Set in the far distant future, Ar No Surge Plus follows the stories of Cass & Delta, and Ion & Earthes, as they struggle to save the aging colony ship which they inhabit. Humanity and a mysterious species known as the Sharl cohabit on this ship, which has been floating through space for centuries, powered by a mysterious force known as song magic. In the world of Ar No Surge Plus, song magic is precious and can only be used by a select few humans known as the ‘Ancients’. Cass and Ion are two of these ancients, and are protected by Delta and Earthes as they work to grow stronger and protect their home. As such, battle gameplay in Ar No Surge Plus is a little different from the standard turn based RPG in that you control either Delta or Earthes only to protect Cass or Ion as they charge up their song magic.
In battle, there’s no HP bar for your character, but you have to watch the HP of the girl you’re protecting as you defend them against attacks from enemies. Attacking enemies during your turns is surprisingly fun, with different attacks assigned to each button, allowing you to customise your style of play as you build up satisfying combos. Battles are ranked according to combos built up and waves defeated, so after the initial learning curve it becomes much more fun as you experiment with playing styles to create the best combos and take your enemies out in style. Once the bar has filled up, you can then unleash devastating song magic to cut through waves of enemies. Each character starts with only one type of song magic, but more can be unlocked Genometrics, which is where the Visual Novel aspects of Ar No Surge Plus kick in.

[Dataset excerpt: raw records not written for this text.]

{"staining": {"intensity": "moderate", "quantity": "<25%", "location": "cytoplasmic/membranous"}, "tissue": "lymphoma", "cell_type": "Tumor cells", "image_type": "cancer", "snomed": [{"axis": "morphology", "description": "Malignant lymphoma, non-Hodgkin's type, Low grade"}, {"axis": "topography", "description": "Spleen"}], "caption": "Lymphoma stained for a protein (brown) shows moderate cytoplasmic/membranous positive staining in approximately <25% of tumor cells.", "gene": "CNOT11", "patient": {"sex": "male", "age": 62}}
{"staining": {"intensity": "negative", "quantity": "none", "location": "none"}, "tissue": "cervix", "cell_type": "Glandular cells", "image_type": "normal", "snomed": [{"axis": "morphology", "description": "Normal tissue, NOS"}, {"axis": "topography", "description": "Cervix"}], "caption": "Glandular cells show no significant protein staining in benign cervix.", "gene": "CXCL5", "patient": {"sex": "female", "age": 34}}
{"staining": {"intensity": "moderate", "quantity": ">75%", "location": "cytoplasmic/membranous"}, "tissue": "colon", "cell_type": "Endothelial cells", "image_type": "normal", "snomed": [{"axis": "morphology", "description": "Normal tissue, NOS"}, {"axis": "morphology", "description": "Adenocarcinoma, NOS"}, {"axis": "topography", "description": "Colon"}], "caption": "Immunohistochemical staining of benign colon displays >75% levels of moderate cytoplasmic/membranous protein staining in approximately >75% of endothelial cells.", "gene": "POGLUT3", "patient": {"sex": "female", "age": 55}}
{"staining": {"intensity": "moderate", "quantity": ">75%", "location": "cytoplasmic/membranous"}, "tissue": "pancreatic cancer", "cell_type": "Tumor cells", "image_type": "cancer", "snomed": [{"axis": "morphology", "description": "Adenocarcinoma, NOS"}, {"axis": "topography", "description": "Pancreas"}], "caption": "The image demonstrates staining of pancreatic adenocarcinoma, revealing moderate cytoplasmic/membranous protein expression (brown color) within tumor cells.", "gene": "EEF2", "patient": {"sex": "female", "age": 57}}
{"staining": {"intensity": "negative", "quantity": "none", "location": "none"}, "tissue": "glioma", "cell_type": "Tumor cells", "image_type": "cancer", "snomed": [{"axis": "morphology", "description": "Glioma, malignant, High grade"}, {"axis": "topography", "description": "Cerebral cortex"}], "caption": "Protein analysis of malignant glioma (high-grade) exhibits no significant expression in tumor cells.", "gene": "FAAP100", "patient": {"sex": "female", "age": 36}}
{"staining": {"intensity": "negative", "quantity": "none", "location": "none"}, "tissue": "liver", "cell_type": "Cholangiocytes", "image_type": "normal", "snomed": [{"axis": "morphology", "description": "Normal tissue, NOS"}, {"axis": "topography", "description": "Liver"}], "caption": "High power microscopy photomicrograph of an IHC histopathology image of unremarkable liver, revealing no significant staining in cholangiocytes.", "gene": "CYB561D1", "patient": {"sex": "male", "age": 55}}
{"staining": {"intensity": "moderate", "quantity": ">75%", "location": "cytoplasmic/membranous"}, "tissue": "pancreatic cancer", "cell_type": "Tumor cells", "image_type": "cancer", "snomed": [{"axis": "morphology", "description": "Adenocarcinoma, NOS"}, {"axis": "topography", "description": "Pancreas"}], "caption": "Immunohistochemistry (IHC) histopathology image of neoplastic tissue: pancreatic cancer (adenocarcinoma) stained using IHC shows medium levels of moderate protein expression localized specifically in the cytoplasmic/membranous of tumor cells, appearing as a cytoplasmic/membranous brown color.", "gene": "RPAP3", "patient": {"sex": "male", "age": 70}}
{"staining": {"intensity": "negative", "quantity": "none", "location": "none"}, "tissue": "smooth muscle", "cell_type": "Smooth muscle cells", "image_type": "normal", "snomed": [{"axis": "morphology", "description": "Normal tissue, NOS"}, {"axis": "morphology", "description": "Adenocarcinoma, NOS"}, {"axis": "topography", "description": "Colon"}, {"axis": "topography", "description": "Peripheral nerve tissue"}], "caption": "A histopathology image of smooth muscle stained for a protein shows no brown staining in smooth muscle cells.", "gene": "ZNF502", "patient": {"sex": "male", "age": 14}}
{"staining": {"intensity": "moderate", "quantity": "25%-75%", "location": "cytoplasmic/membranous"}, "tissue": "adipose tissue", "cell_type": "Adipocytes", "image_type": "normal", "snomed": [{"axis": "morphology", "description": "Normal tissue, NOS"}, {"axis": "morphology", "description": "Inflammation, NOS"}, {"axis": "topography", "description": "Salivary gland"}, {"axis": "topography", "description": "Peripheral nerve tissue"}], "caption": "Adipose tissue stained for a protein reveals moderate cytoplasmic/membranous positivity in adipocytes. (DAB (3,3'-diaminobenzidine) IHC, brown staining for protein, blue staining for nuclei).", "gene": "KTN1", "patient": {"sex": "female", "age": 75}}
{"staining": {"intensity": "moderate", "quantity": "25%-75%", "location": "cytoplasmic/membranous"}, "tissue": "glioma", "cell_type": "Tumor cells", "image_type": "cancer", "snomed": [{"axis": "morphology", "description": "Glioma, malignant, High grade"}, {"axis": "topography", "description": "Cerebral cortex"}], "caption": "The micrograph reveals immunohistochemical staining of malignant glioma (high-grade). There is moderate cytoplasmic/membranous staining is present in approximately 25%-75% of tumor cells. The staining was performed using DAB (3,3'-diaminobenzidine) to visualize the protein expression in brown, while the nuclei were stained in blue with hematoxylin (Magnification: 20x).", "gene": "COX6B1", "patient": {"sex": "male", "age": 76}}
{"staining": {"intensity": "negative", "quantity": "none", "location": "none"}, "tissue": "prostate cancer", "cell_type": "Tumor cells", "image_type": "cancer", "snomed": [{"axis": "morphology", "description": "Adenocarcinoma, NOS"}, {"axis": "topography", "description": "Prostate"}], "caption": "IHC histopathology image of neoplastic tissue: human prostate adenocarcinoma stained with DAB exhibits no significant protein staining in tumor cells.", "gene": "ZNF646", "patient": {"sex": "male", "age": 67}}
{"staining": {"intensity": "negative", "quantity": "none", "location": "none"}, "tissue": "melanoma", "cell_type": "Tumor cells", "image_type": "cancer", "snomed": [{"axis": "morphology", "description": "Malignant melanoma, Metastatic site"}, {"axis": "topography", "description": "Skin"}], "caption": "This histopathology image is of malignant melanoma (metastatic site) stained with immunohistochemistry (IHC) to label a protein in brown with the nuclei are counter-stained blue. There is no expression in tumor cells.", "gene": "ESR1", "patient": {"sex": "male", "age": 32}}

Ar No Surge Plus’ Genometrics is a fun, Visual Novel based approach to leveling up skills in a role playing game. A bond of mutual trust and respect is necessary for Cass and Ion to use more powerful song magic, so using the Bios shops, you can dive into the mental landscapes of characters and are tasked with solving their mental blocks to unlock a deeper bond with them. Often these worlds will be wacky, and often feel like falling down Alice’s rabbit hole as you navigate your way through twisted theme parks and scenarios to help characters resolve their ‘issues’. I often found myself playing through the same area multiple times just to see what would happen if I were to pick another option in each area and had fun trying out different routes. Be warned however, that some of these can get a little fan service-y so this may not be a game to play on public transport. I was particularly grateful to be playing somewhere private when a light-hearted bdsm skit appeared.
As well as Genometrics, you can also upgrade your characters by creating new weapons and accessories for the using Synthesis shops. After a brief introduction, you can collect items across the field maps and shops and take them to Nay or other shopkeepers to be synthesised into powerful items. Unlike another popular Gust series ‘Atelier’, synthesis is simply a case of collecting the items and paying for them to be synthesised, during which a goofy mini song appears. It’s not immediately clear what you have to do to unlock further recipes, so I found myself forgetting about this for quite some time and then having to spend an hour unlocking all the recipes I had collected via Nay later on in the game. Whilst this was usually fun, it did get a little tiring having to sit through so many long winded events to get each upgrade.
Ar No Surge Plus begins with Cass and Delta’s route before moving onto the story of Ion and Eathes. After a short while, you unlock the ‘zapping’ function at save points to switch between the storylines of both teams. This was an interesting mechanic as I felt I had more freedom to switch and learn where to go myself without being spoonfed the usual RPG mechanic of ‘do x to unlock y’. When stuck, I often found myself switching and exploring new areas to get further on, rather than a painful session of level grinding. The storyline was interesting and felt enough to prop the game up, but often I found myself wishing I could skip cut scenes to return to the gameplay as although the game tried, it rarely had enough emotional depth to make me care much for the fate of my characters apart from Ion, who was clumsy and adorable.